Directions => In the speech below on international journalists as watchdogs, what does the speaker say the broad structures implied by a culture of world peace neglect? Answer in one to three sentences.
--- Text passage Enclosed Below ---
J. O'Sullivan: International Journalists Must Be Watchdogs
Written by John O’Sullivan, Editor, The National Interest, Former Editor-in-Chief, UPI
Monday, August 11, 2003
Delivered at Summit of World Leaders, “The World at a Turning Point: A Global Vision of Peace and Good Governance,” Seoul, Korea, August 11-16, 2003
At past conferences, I have been invited to perform the role of devil’s advocate, pointing out the risks, dangers, and hidden snares in words like peace and governance, and suggesting that the broad structures implied by a culture of world peace neglect important considerations such as democratic accountability, and popular support and, in general, raining on the conferences’ parade. That it will be no different today.
What after all, is the new understanding of world politics that this conference hopes to promote and someday see expressed in new international structures? I suggest to you that it is composed of the following items:
- that the power of the nation state should be reduced and its functions radically redistributed to other institutions.
- that international, transnational and super national bodies such as the UN or the World Trade Organization, should grow in influence and be given greater authority in world affairs.
--- End of Enclosed Text passage ---
--- Information Enclosed Below ---
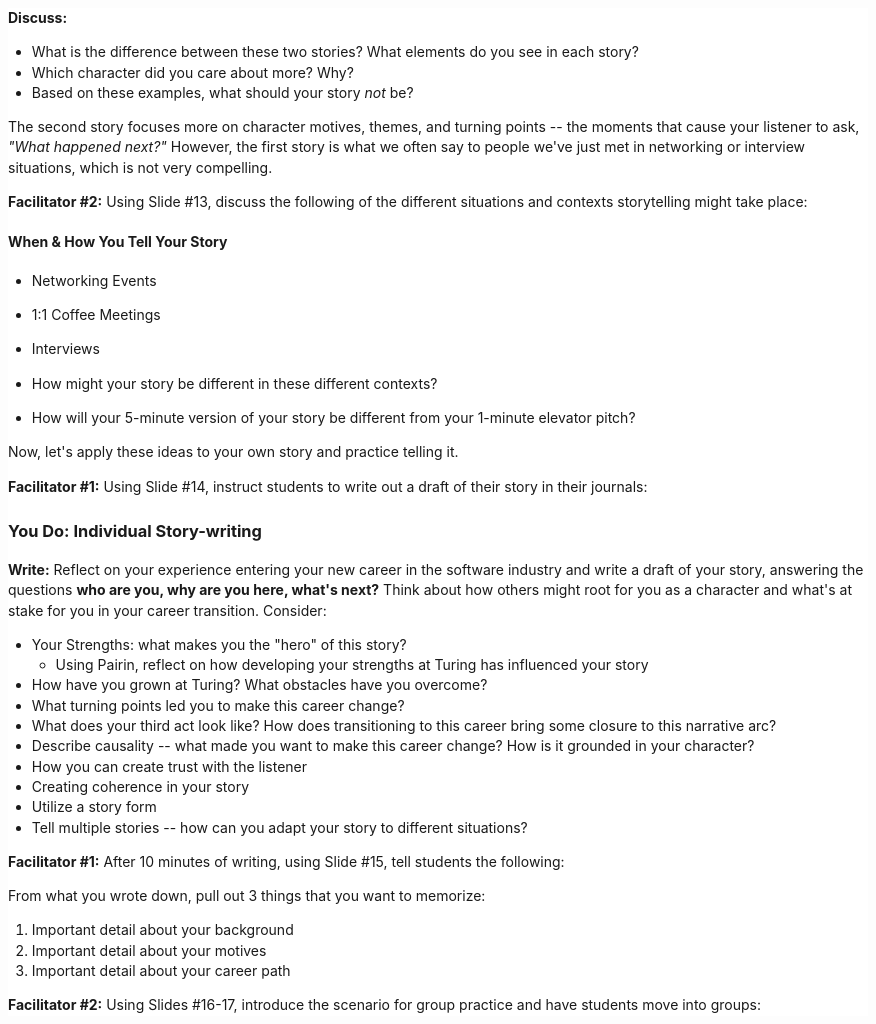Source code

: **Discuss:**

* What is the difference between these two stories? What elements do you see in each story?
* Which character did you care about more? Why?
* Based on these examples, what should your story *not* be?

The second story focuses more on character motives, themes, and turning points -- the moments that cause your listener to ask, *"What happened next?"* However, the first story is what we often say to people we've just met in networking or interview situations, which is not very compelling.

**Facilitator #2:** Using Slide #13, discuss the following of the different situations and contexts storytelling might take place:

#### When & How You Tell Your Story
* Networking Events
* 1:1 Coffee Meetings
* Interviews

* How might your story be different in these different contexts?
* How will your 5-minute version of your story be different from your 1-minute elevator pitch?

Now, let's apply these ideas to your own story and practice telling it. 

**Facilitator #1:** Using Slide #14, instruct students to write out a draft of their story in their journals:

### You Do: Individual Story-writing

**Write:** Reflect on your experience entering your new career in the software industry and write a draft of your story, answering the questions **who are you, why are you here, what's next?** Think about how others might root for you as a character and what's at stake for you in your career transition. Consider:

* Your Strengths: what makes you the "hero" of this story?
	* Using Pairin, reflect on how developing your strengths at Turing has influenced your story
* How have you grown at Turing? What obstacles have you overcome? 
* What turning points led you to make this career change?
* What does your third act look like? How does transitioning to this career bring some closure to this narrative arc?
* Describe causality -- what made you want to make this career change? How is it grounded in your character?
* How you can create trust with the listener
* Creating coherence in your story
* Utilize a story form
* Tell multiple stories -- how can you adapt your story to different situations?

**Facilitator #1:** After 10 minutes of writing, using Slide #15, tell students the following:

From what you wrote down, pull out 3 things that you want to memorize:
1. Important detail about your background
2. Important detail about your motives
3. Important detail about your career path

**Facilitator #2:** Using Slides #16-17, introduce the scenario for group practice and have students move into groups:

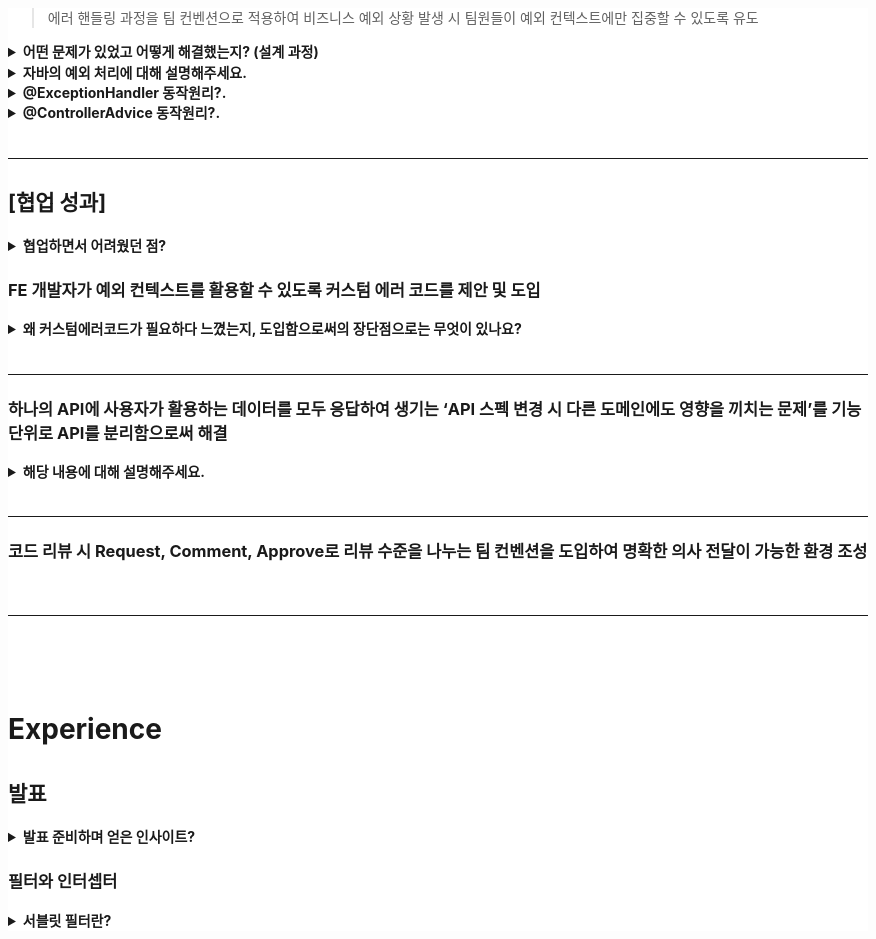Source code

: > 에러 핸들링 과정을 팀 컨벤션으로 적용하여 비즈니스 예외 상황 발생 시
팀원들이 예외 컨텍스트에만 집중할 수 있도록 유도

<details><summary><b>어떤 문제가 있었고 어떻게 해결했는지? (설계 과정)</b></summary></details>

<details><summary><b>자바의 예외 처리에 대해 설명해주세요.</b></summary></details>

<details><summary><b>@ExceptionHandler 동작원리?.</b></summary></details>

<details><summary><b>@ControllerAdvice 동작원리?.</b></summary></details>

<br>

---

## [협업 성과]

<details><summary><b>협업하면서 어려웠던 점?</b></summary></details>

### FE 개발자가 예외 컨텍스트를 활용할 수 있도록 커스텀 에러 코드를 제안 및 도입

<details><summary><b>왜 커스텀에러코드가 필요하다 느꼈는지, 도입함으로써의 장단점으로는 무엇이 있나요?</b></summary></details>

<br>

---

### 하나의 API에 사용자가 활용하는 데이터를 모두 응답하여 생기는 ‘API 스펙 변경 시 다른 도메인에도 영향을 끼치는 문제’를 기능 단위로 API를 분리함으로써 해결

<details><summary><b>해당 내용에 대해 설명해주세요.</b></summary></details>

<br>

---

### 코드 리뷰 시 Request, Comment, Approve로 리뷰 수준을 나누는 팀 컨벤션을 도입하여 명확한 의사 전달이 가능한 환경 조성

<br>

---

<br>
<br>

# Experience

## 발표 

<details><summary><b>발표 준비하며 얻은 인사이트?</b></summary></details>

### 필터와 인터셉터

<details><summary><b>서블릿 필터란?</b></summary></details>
--- End of Enclosed Information ---
--- Information Enclosed Below ---
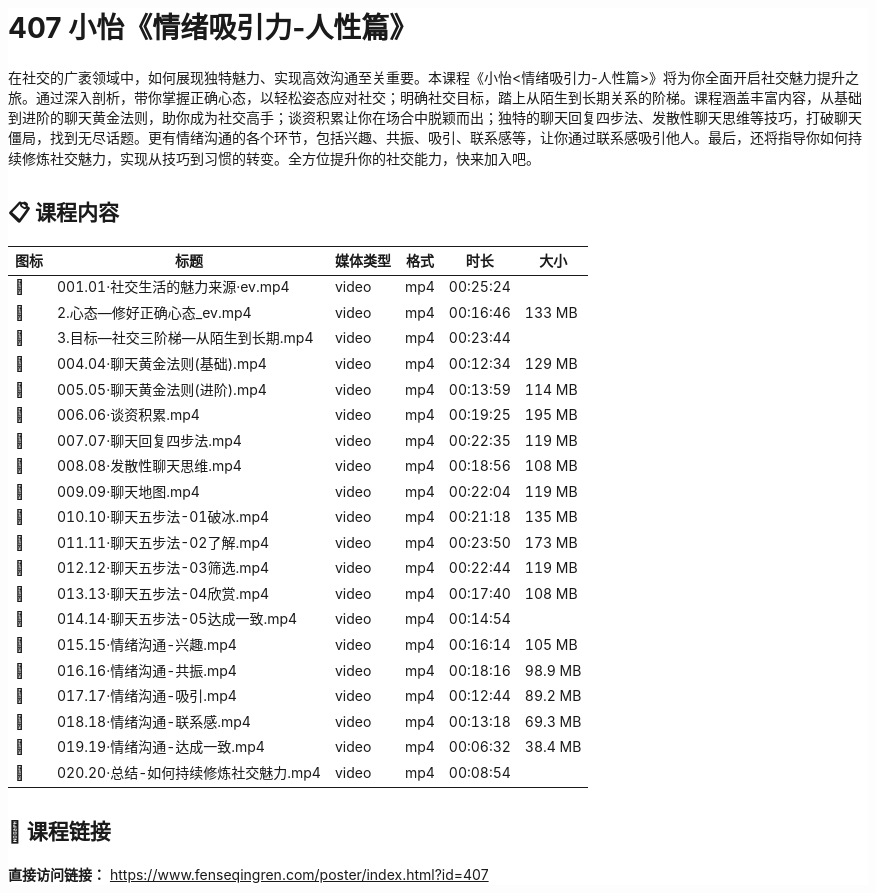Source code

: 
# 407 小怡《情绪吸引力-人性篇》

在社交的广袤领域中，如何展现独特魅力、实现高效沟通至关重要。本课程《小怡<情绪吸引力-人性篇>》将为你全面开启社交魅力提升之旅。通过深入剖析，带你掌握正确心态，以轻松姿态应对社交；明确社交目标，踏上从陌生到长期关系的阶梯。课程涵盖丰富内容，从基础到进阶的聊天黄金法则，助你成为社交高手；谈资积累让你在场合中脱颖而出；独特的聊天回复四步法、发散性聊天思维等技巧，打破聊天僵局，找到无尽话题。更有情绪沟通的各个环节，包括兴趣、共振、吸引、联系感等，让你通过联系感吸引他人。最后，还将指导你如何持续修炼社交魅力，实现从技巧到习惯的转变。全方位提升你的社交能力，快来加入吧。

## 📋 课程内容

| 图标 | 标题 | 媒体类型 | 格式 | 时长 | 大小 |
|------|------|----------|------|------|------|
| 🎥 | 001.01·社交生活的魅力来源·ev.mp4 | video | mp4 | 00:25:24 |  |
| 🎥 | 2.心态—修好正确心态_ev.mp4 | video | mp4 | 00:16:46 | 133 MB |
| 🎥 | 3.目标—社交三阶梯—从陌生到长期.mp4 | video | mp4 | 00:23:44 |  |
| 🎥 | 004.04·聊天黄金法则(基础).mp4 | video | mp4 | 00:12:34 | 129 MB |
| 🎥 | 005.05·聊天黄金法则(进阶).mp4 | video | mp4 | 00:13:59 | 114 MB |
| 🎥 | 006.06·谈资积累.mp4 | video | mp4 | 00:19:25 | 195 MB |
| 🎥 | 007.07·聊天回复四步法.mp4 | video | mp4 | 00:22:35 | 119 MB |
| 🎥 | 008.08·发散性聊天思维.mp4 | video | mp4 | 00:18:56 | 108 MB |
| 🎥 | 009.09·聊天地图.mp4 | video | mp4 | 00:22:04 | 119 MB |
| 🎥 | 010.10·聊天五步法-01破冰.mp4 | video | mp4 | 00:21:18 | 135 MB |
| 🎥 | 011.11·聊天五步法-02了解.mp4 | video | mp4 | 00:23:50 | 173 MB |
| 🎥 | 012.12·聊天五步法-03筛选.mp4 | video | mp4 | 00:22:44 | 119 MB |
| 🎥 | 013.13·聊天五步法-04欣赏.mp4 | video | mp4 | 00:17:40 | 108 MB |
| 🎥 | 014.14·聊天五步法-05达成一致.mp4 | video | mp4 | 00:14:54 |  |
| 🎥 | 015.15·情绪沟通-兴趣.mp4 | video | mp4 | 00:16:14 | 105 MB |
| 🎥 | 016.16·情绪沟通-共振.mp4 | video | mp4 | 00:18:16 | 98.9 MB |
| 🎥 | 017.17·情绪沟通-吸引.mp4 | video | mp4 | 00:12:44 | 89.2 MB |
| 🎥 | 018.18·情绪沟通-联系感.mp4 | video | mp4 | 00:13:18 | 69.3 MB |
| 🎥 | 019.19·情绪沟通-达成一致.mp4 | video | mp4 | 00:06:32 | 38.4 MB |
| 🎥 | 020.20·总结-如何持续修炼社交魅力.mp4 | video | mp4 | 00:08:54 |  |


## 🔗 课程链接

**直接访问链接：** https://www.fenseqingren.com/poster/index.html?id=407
--- End of Enclosed Information ---
Response to the exercise => The speaker says these broad structures neglect important considerations such as democratic accountability and popular support.